Sir Barton Stakes
- Class: Ungraded Stakes
- Location: Pimlico Race Course, Baltimore, Maryland, United States
- Inaugurated: 1993
- Race type: Thoroughbred - Flat racing
- Website: https://www.pimlico.com/

Race information
- Distance: 1+1⁄16 miles (8.5 furlongs)
- Surface: Dirt
- Track: left-handed
- Qualification: Three-year-olds
- Weight: Assigned
- Purse: $100,000

= Sir Barton Stakes (USA) =

The Sir Barton Stakes is an American ungraded Thoroughbred horse race for three-year-olds over a distance of 1 1/16 miles held at Pimlico Race Course in Baltimore, Maryland. The race offers a purse of $100,000.

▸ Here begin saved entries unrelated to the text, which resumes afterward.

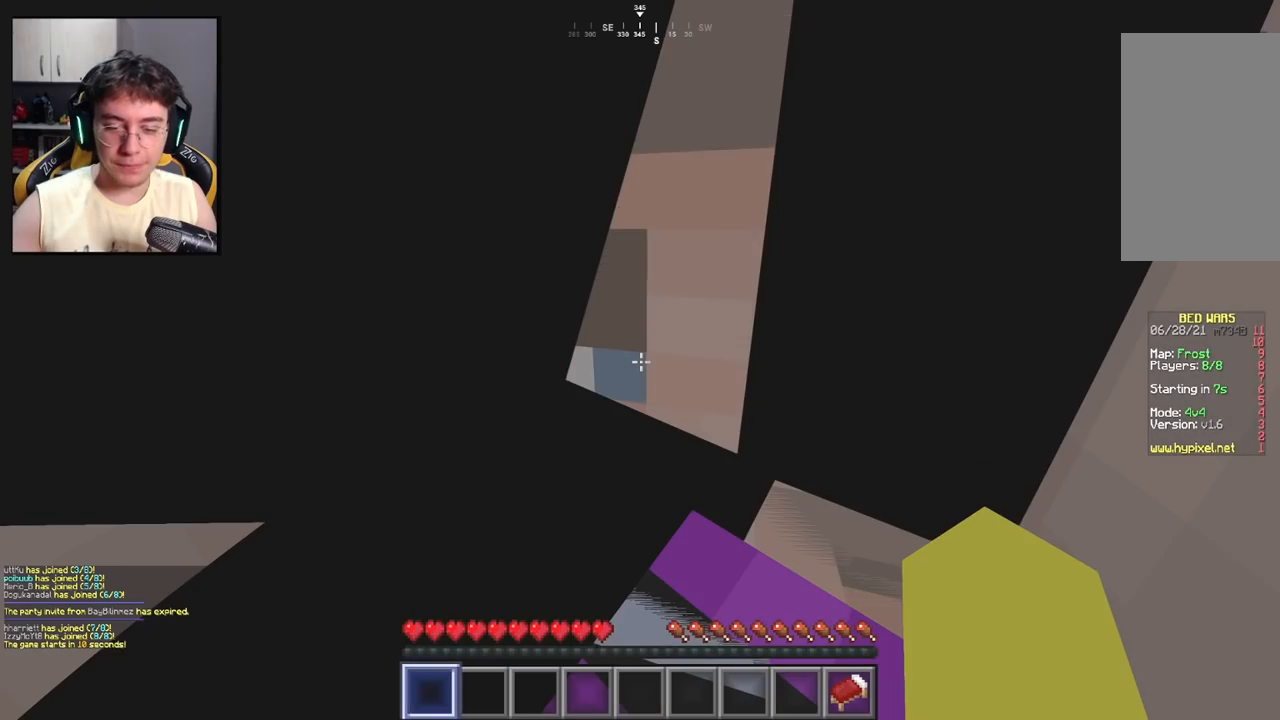
{"keys": [], "mouse": [], "events": []}
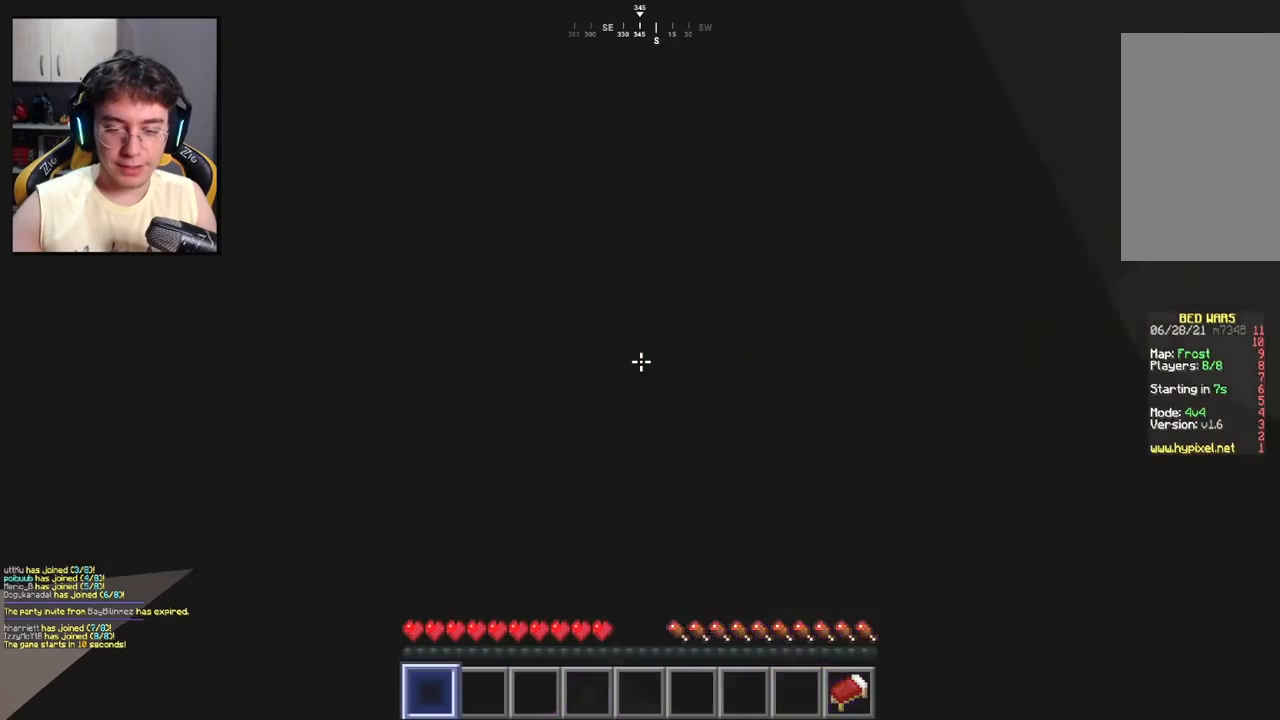
{"keys": [], "mouse": [], "events": []}
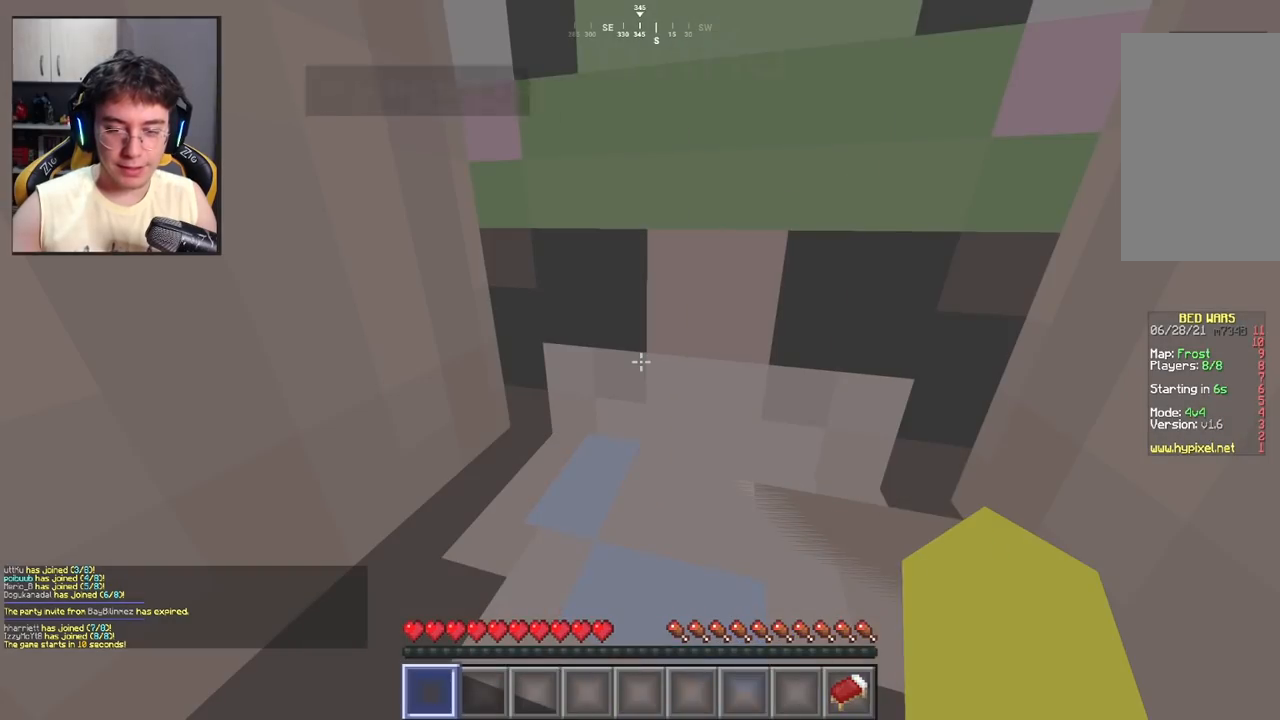
{"keys": [], "mouse": [], "events": [[100, "mouse_left", "down"], [233, "mouse_left", "up"]]}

It is run as part of the undercard for the Preakness Stakes, the second leg of the U.S. Triple Crown series.

== History ==

The race is named for the U.S. Racing Hall of Fame colt Sir Barton, who was the 1st U.S. Triple Crown Champion.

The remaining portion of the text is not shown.